Of the Chinese contract research organisation’s (CRO) $31.8m net revenue this quarter – up from $20.6m in the same quarter last year – almost 65 per cent came from its Big Pharma customers, including GSK and Eli Lilly.
In total, the firm saw a 21.3 per cent increase in trade with top customers compared to last year.
The news – which follows the recent opening of a facility dedicated entirely to the top ten clients – is a result of what the company says is an increased focus on winning full-time-equivalent (FTE) deals with big firms.
ShangPharma also said new offerings in preclinical and biologics means demand from the big players has increased.
In the results, CFO William Dai said: "Despite industry headwinds, we succeeded in increasing the percentage of revenues generated by FTE-based services, which have better visibility, as well as expanding our integrated drug discovery service offering to many of our larger customers.”
CEO Michael Xin Hui echoed this, adding that investments in integrating its drug discovery, biologics, biology, process development and research manufacturing as well as translational and clinical science will be the key for future growth.
According to William Blair analyst John Kreger, cross-selling new services to create a more “integrated” solution was also a winner with the big payers.
“The cross‐selling initiative around the newer services to create a more‐integrated solution remains the key driver of future growth, in our view,” he said.
A “challenging quarter”
Despite the revenue growth ShangPharma's profits were still down thanks to squeezed margins, which shrank down from 34.7 per cent in Q2 2011, to 29 per cent in the reported period.
The firm said costs related to facility expansions and acquisitions – including the recent acquisition of the Charles River Bioexplorer facility in Shanghai– was to blame.
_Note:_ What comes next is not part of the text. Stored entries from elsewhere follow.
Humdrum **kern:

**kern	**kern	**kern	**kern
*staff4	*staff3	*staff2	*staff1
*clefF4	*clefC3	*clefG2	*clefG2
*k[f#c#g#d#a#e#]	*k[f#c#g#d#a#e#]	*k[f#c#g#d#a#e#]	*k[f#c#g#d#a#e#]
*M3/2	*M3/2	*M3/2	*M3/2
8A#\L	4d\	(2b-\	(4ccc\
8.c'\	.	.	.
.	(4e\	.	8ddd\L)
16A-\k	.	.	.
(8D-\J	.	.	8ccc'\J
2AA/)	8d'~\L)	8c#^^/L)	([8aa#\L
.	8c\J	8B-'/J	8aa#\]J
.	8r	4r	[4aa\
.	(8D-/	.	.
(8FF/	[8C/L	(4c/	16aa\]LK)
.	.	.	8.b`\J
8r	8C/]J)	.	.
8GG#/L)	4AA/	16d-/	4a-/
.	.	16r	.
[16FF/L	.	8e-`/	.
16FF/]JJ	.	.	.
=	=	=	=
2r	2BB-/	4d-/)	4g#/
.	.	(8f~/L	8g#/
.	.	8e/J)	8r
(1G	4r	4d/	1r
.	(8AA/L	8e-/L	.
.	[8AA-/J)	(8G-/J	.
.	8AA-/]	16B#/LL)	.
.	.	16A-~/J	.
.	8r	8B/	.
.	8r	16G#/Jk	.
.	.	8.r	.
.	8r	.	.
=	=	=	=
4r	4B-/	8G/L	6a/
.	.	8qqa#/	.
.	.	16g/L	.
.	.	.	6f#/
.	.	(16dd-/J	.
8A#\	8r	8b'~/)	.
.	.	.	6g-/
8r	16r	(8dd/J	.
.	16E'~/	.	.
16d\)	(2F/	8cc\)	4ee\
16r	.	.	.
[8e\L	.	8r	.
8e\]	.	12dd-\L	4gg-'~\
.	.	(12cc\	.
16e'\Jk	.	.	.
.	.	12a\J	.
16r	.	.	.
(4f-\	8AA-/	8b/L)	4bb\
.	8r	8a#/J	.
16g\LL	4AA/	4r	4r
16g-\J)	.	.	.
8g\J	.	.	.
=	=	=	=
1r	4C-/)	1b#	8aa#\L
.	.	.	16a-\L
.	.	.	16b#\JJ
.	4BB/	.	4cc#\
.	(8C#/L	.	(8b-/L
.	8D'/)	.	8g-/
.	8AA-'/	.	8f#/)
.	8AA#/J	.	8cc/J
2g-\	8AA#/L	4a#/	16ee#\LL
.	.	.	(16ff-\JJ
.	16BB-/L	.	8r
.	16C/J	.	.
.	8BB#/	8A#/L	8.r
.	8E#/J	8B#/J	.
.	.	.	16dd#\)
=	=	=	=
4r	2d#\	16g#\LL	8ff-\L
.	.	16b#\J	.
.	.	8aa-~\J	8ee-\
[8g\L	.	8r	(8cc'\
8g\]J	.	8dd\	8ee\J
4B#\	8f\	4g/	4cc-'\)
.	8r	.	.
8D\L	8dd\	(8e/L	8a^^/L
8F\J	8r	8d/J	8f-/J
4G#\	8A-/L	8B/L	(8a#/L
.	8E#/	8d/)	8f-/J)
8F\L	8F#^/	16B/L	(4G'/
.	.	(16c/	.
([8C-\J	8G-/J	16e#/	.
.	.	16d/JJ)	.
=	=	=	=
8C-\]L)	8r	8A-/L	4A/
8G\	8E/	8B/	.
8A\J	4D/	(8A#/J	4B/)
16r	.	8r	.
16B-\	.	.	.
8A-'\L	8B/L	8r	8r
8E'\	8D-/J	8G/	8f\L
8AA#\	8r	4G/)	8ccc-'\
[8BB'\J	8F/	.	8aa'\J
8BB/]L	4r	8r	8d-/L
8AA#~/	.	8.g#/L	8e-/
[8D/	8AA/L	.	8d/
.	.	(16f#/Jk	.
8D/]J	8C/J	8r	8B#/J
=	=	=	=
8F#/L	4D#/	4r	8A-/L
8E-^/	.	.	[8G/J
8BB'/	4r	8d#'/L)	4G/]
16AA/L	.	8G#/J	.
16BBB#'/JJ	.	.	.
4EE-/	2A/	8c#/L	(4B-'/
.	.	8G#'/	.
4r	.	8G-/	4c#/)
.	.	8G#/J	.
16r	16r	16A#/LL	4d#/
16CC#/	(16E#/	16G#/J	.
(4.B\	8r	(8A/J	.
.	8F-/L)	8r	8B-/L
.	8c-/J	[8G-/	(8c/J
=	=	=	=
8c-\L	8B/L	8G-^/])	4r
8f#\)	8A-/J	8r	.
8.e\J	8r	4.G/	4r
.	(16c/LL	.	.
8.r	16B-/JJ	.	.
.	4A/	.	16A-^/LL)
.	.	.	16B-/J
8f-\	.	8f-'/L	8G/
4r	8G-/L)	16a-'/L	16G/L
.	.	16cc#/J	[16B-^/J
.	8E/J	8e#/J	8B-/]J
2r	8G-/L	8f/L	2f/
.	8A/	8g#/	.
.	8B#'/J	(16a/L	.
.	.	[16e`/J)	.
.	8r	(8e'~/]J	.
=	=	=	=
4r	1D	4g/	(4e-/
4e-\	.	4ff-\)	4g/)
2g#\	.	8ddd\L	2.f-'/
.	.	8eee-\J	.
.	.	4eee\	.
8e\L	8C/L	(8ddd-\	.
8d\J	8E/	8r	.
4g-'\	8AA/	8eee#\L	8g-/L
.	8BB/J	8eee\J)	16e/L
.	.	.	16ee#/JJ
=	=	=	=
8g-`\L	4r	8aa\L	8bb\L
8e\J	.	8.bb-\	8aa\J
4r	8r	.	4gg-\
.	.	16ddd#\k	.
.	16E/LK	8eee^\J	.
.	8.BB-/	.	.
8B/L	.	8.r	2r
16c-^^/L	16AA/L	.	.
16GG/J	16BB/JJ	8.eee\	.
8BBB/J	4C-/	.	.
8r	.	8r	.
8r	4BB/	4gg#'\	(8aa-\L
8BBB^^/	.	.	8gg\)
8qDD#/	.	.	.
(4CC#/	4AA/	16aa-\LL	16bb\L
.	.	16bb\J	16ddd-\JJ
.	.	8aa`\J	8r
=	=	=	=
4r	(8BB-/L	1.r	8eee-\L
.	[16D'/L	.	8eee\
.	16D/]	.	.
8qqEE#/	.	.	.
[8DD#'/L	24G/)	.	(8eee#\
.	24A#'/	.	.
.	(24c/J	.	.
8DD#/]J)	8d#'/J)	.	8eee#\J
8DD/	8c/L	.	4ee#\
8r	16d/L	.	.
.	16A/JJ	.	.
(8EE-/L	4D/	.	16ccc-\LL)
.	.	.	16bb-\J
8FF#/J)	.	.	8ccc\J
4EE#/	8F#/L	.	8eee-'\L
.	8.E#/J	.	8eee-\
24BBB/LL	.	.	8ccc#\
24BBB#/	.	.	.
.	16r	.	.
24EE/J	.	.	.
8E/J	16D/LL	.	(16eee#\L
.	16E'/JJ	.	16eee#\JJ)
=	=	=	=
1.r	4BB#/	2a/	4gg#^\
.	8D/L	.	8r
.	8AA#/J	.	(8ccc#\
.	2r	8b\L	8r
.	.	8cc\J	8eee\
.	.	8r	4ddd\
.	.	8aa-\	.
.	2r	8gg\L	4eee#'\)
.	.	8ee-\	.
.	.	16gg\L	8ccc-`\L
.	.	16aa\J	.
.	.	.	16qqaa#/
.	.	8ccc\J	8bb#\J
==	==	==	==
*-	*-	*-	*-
Pricing pressure from Big Pharma clients, especially in synthetic chemistry, was also highlighted as a factor.
The biggest margin pressure was an increase in labour costs in China, however according to Dai this may stabilise for the time being.
“While margins were impacted by annual pay raises and benefit increases effective from April, we believe that these costs will remain relatively stable over the next several quarters. We have already begun to take a series of measures to reduce costs through improving operational efficiency.”
Kreger disagreed however, and said the pressures from labour costs and “pharma’s budget sensitivity” could last for longer than ShangPharma expects.
Swept under the rug?
Unusually, in its announcement the firm made no mention of the recent news it would consider a private equity takeover bid. In August the firm announced it had established an independent board and called JP Morgan to help it mull the matter.
Kreger said he was surprised the firm made no mention of the matter with a reported offer from Xin Hui and TPG to buy up the remaining shares.
He said: “Recall that these shareholders, who together currently own 65 per cent of the company, announced their intentions to acquire the remaining shares at a price of $8.50 to $9.50 per ADS in a going-private transaction in early July.
Kreger added: “In our view, the poor results this quarter make it less likely that a competing offer for the company emerges.”